What needs to be done
What follows is a listing; give it again exactly, in its entirety.
──────────────────────────────
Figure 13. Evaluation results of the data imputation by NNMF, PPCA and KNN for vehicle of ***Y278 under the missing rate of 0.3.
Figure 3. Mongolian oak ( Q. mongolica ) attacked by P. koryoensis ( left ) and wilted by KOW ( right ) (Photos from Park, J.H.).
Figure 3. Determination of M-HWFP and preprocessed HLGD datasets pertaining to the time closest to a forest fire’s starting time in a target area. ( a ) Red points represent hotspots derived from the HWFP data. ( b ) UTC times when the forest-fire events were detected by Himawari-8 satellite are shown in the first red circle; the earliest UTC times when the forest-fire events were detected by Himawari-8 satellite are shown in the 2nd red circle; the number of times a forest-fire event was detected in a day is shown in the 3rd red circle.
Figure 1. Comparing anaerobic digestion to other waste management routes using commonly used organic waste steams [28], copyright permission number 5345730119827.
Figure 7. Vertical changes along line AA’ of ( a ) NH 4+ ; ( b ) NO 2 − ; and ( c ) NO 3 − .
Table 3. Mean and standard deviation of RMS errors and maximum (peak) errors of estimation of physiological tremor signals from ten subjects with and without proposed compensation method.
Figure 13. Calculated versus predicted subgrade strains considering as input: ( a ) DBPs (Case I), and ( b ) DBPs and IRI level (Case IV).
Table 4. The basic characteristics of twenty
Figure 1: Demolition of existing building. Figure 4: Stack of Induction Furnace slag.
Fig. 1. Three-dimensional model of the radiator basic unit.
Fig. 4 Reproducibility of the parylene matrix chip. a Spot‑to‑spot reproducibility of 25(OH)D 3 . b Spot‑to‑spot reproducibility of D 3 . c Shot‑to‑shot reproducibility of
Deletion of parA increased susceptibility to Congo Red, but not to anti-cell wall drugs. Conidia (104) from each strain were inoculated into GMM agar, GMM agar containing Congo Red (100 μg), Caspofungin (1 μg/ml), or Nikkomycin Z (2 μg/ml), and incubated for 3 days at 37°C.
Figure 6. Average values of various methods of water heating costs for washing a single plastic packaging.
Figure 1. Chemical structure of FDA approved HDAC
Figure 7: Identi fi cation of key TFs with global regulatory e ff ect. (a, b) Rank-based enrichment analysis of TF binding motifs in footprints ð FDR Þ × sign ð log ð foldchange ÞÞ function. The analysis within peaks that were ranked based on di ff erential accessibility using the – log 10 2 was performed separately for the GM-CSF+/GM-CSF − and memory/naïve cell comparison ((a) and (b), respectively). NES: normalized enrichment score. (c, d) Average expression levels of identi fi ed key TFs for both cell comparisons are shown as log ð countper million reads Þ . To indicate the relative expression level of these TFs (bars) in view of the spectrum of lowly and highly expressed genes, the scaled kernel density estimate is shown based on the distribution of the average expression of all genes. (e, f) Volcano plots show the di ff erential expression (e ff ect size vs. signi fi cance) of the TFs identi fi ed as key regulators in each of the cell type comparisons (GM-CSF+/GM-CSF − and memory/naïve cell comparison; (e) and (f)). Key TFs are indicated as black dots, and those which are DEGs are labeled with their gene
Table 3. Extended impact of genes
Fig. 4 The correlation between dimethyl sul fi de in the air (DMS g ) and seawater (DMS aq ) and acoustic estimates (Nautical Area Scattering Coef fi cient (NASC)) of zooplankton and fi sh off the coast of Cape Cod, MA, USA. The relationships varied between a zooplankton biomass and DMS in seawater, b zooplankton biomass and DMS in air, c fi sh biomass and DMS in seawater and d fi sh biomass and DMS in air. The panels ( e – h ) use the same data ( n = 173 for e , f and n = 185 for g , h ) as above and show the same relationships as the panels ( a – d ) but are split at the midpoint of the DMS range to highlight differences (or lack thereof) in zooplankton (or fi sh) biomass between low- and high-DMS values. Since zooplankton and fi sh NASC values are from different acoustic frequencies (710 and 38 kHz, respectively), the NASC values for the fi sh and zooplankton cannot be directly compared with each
──────────────────────────────
Task result
Figure 13. Evaluation results of the data imputation by NNMF, PPCA and KNN for vehicle of ***Y278 under the missing rate of 0.3.
Figure 3. Mongolian oak ( Q. mongolica ) attacked by P. koryoensis ( left ) and wilted by KOW ( right ) (Photos from Park, J.H.).
Figure 3. Determination of M-HWFP and preprocessed HLGD datasets pertaining to the time closest to a forest fire’s starting time in a target area. ( a ) Red points represent hotspots derived from the HWFP data. ( b ) UTC times when the forest-fire events were detected by Himawari-8 satellite are shown in the first red circle; the earliest UTC times when the forest-fire events were detected by Himawari-8 satellite are shown in the 2nd red circle; the number of times a forest-fire event was detected in a day is shown in the 3rd red circle.
Figure 1. Comparing anaerobic digestion to other waste management routes using commonly used organic waste steams [28], copyright permission number 5345730119827.
Figure 7. Vertical changes along line AA’ of ( a ) NH 4+ ; ( b ) NO 2 − ; and ( c ) NO 3 − .
Table 3. Mean and standard deviation of RMS errors and maximum (peak) errors of estimation of physiological tremor signals from ten subjects with and without proposed compensation method.
Figure 13. Calculated versus predicted subgrade strains considering as input: ( a ) DBPs (Case I), and ( b ) DBPs and IRI level (Case IV).
Table 4. The basic characteristics of twenty
Figure 1: Demolition of existing building. Figure 4: Stack of Induction Furnace slag.
Fig. 1. Three-dimensional model of the radiator basic unit.
Fig. 4 Reproducibility of the parylene matrix chip. a Spot‑to‑spot reproducibility of 25(OH)D 3 . b Spot‑to‑spot reproducibility of D 3 . c Shot‑to‑shot reproducibility of
Deletion of parA increased susceptibility to Congo Red, but not to anti-cell wall drugs. Conidia (104) from each strain were inoculated into GMM agar, GMM agar containing Congo Red (100 μg), Caspofungin (1 μg/ml), or Nikkomycin Z (2 μg/ml), and incubated for 3 days at 37°C.
Figure 6. Average values of various methods of water heating costs for washing a single plastic packaging.
Figure 1. Chemical structure of FDA approved HDAC
Figure 7: Identi fi cation of key TFs with global regulatory e ff ect. (a, b) Rank-based enrichment analysis of TF binding motifs in footprints ð FDR Þ × sign ð log ð foldchange ÞÞ function. The analysis within peaks that were ranked based on di ff erential accessibility using the – log 10 2 was performed separately for the GM-CSF+/GM-CSF − and memory/naïve cell comparison ((a) and (b), respectively). NES: normalized enrichment score. (c, d) Average expression levels of identi fi ed key TFs for both cell comparisons are shown as log ð countper million reads Þ . To indicate the relative expression level of these TFs (bars) in view of the spectrum of lowly and highly expressed genes, the scaled kernel density estimate is shown based on the distribution of the average expression of all genes. (e, f) Volcano plots show the di ff erential expression (e ff ect size vs. signi fi cance) of the TFs identi fi ed as key regulators in each of the cell type comparisons (GM-CSF+/GM-CSF − and memory/naïve cell comparison; (e) and (f)). Key TFs are indicated as black dots, and those which are DEGs are labeled with their gene
Table 3. Extended impact of genes
Fig. 4 The correlation between dimethyl sul fi de in the air (DMS g ) and seawater (DMS aq ) and acoustic estimates (Nautical Area Scattering Coef fi cient (NASC)) of zooplankton and fi sh off the coast of Cape Cod, MA, USA. The relationships varied between a zooplankton biomass and DMS in seawater, b zooplankton biomass and DMS in air, c fi sh biomass and DMS in seawater and d fi sh biomass and DMS in air. The panels ( e – h ) use the same data ( n = 173 for e , f and n = 185 for g , h ) as above and show the same relationships as the panels ( a – d ) but are split at the midpoint of the DMS range to highlight differences (or lack thereof) in zooplankton (or fi sh) biomass between low- and high-DMS values. Since zooplankton and fi sh NASC values are from different acoustic frequencies (710 and 38 kHz, respectively), the NASC values for the fi sh and zooplankton cannot be directly compared with each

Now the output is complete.